*** The data Section Begins ***

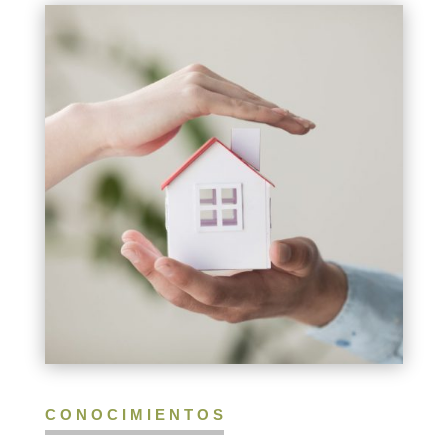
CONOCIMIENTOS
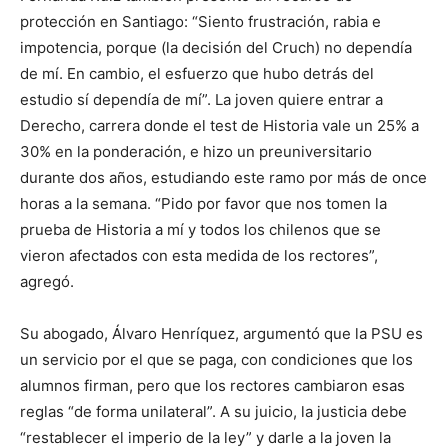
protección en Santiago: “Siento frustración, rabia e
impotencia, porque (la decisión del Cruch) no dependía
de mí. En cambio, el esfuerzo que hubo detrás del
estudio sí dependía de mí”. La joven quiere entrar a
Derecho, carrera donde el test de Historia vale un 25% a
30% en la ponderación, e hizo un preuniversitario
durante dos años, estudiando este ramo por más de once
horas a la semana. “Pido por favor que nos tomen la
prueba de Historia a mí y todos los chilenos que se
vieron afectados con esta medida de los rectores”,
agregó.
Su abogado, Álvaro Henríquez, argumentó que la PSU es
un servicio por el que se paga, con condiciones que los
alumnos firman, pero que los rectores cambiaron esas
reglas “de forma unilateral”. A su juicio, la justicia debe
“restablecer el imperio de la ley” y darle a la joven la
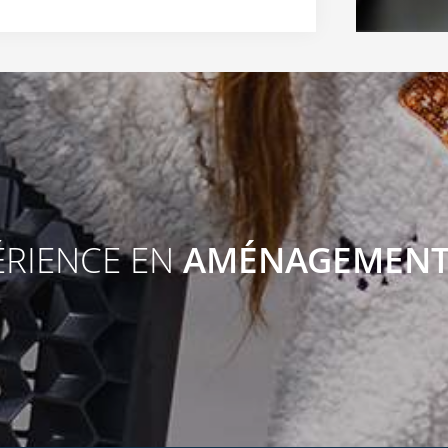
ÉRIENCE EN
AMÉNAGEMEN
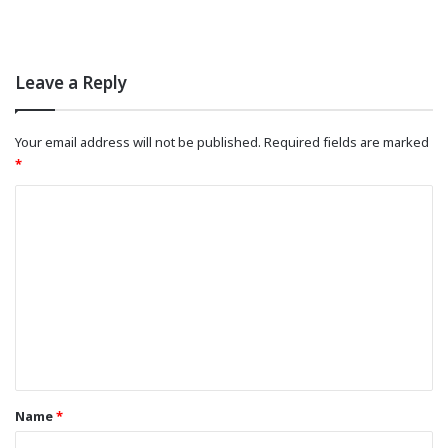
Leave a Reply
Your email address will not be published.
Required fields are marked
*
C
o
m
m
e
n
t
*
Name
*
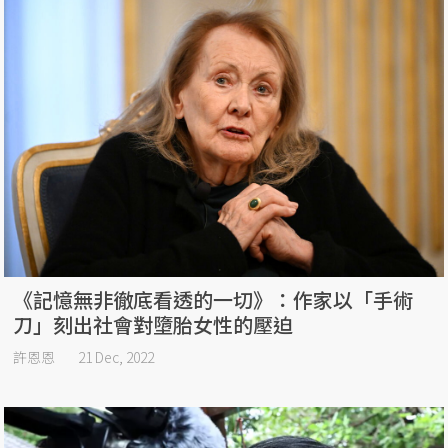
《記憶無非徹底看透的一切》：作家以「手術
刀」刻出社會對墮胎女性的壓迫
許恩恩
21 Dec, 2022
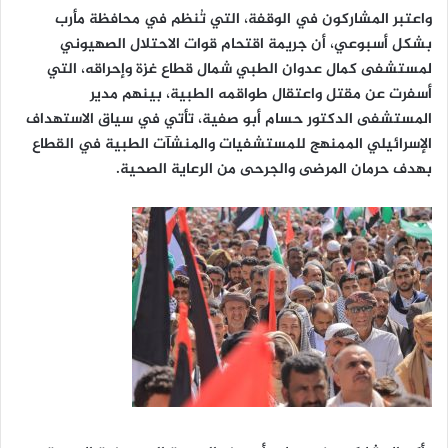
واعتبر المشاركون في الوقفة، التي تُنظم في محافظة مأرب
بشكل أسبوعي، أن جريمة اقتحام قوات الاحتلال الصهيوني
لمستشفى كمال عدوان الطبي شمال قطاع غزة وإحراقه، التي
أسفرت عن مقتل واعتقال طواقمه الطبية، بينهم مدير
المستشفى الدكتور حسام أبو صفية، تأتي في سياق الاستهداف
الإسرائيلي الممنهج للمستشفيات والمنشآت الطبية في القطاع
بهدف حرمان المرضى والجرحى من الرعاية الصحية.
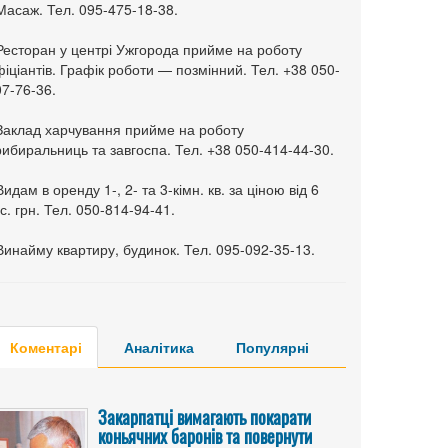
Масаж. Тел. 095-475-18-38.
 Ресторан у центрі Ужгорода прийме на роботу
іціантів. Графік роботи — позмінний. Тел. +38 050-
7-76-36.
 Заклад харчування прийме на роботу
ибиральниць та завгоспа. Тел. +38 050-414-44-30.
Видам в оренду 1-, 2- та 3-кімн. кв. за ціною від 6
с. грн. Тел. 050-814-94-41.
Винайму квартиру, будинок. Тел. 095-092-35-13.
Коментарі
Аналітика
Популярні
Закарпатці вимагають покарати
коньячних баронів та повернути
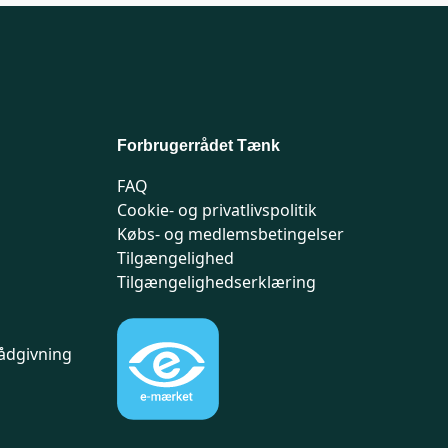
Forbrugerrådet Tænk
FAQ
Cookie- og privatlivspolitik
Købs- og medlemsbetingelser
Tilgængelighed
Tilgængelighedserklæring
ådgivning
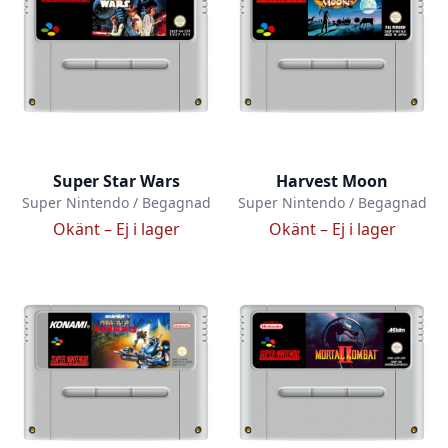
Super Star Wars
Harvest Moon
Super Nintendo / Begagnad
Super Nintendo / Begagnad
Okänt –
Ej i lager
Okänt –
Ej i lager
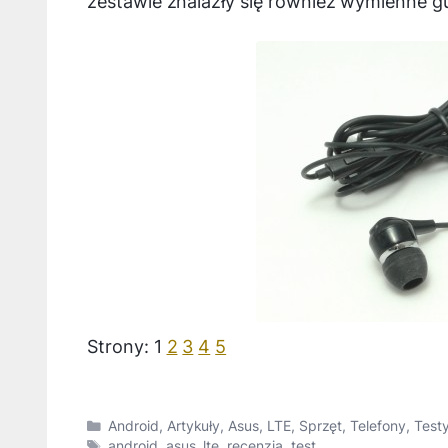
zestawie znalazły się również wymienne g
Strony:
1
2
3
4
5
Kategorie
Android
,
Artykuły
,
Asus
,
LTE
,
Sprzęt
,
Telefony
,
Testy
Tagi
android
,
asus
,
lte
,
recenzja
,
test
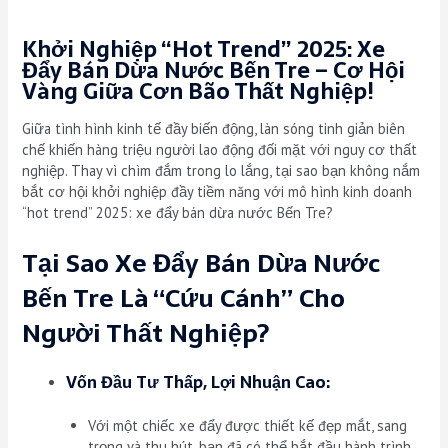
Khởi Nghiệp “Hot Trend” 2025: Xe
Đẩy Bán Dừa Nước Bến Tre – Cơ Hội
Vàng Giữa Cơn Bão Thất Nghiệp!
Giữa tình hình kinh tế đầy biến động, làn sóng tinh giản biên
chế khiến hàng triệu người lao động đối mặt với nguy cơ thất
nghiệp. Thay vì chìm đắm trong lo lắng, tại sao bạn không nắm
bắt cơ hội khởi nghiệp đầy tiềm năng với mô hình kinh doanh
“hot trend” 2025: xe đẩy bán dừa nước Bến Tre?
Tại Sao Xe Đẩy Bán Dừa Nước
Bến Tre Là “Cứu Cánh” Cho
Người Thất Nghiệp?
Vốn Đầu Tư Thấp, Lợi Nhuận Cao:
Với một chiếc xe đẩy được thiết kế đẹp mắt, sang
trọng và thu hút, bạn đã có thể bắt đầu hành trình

*** The data Section Ends ***

When "Giữa" shows up in a line of the material, report that line.

_Answer to this exercise_.
Vàng Giữa Cơn Bão Thất Nghiệp!
Giữa tình hình kinh tế đầy biến động, làn sóng tinh giản biên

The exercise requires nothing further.